How do we recognize God’s call? Last weekend we celebrated the Baptism of the Lord, the inauguration of the new exodus, the heaven was torn open and heard the Father’s voice, “This is My Beloved Son.” Jesus, the Lamb of God, called us in our baptism to be daughters and sons. The reading for this weekend gives us the opportunity to reflect on it.
In the Gospel, John the Baptist with two of his disciples and told them, “Behold, the Lamb of God.” In the Bible, the Lamb is brought to the temple on the Day of Atonement (Leviticus 16:20-22). The Lamb was offered on the altar every morning and evening (Ex 29:38-42; Nm 28:1-8). The Paschal Lamb’s blood saved the firstborn of the Jews (Ex 12:11ss.). Isaiah talks about suffering servant. All this leads to Jesus and John introduces him, as “The Lamb of God.”

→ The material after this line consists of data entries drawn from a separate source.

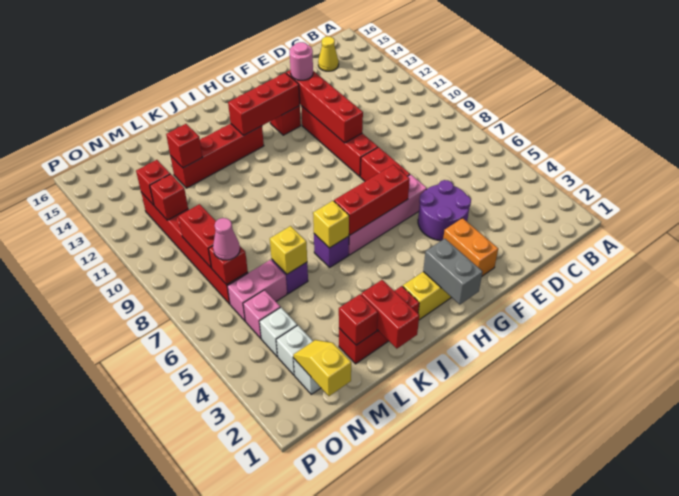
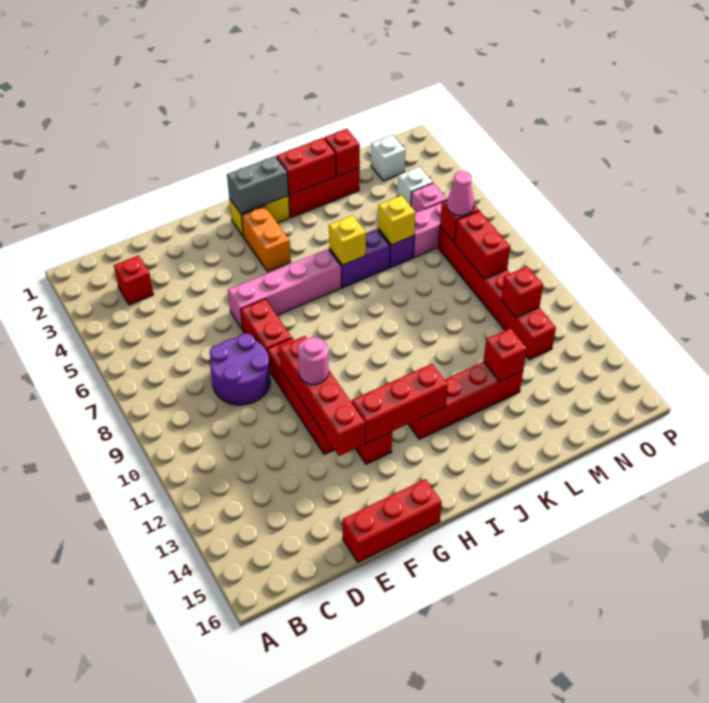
yellow 1x1 cone [318,37,339,71] -> none
purple 2x2 round brick [418,180,471,241] -> purple 2x2 round brick moved to [210,333,270,405]
orange 1x2 brick [443,218,498,276] -> orange 1x2 brick moved to [241,206,291,272]
pink 1x1 round brick [290,42,313,80] -> pink 1x1 round brick moved to [298,337,329,384]
red 1x3 brick [334,165,410,235] -> red 1x3 brick moved to [342,479,442,562]
grey 1x2 brick [423,239,483,305] -> grey 1x2 brick turned to [227,156,288,214]
purple 1x1 brick [314,234,349,267] -> purple 1x2 brick [329,229,390,288]
red 1x2 brick [361,280,419,349] -> red 1x2 brick turned to [276,138,336,195]
yellow 1x2 slope [293,340,351,396] -> none
white 1x1 brick [276,325,313,375] -> none
red 1x1 brick [136,160,170,205] -> red 1x1 brick moved to [114,255,153,305]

The two disciples of John followed Jesus. One of them was Andrew (1:40) and the other should be John the evangelist. Andrew went and got his brother Simon, to whom Jesus said, “You are Simon the son of John; you will be called Cephas” — which is translated, Peter.” Cephas in Aramaic means rock. Jesus is calling Peter to be the rock and in which he is going to build the Church. It's a way of calling him to the fullness of his identity, to fulfill the mission he was created for. Jesus spoke to his heart.

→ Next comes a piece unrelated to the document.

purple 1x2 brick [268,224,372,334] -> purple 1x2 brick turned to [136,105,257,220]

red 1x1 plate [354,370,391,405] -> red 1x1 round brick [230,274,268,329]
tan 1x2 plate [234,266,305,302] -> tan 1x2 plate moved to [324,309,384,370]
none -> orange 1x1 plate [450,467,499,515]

In the first reading, we hear the call of Samuel. The first chapter of first Samuel describes Hannah’s prayer for a child and the birth of Samuel. Elkanah and Hannah dedicated him in his early childhood to God’s service in the Temple at Shiloh, as an apprentice to the priest Eli.
One night, God called Samuel, and Samuel thought it was his master, Eli. Twice Samuel went to Eli, and twice Eli told him to go back to sleep. The third time Eli realized what was going on and told Samuel, “Go to sleep, and if you are called, reply, Speak, LORD, for your servant is listening.” It's so real, so human, so personalized, that Samuel keeps thinking that Eli is the one who's calling him. Eli is someone who knows Samuel, someone Samuel knows, a close companion in life. Samuel was able to confuse God's voice with Eli's shows just how personal and intimate God's offer of friendship was. In Hebrew ‘Shema’ is the word for hearing and listening. Listening is much more than hearing. Samuel listened to God and grew up, and the LORD was with him. God chose young Samuel instead of Eli.

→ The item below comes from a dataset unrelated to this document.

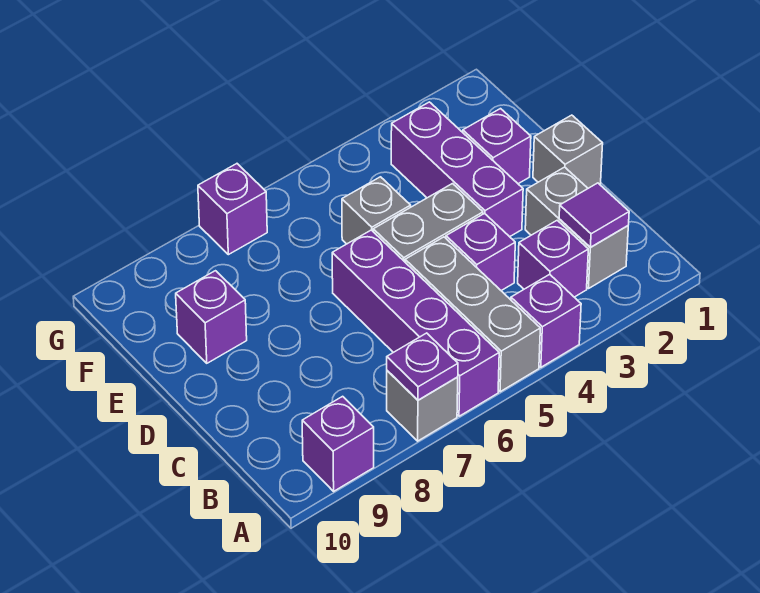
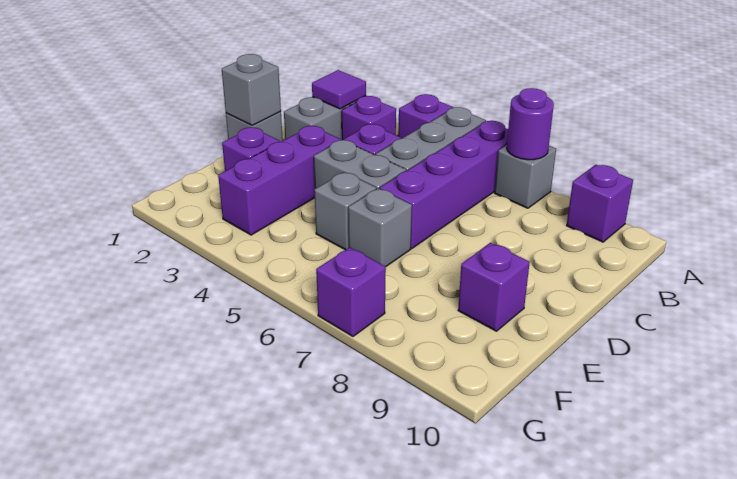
purple 1x1 plate [387,333,458,400] -> purple 1x1 round brick [507,88,554,160]
none -> grey 1x1 brick [222,54,281,125]
none -> grey 1x1 brick [348,188,412,267]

The young Samuel had been called to lead and instruct God’s people and to anoint the Kings of Israel. Andrew, John, and Peter called to follow Jesus, eventually, they will be sent out to the ends of the earth. In these both calls, we can see someone to direct. For Samuel, it was Eli, a priest who trained him and for Andrew and John, it was John the Baptist, who prepared the way for the Lord and Peter, it was his brother Andrew.
We all received a call to follow Jesus. Jesus said to the two disciples, come and see. And they stayed with him the rest of that day. Do we stay with Jesus? In the Eucharist, Jesus breaks and shares with us. He wants to stay with us. Why do we want to stay with him? He wants us to follow him and make his name known and loved.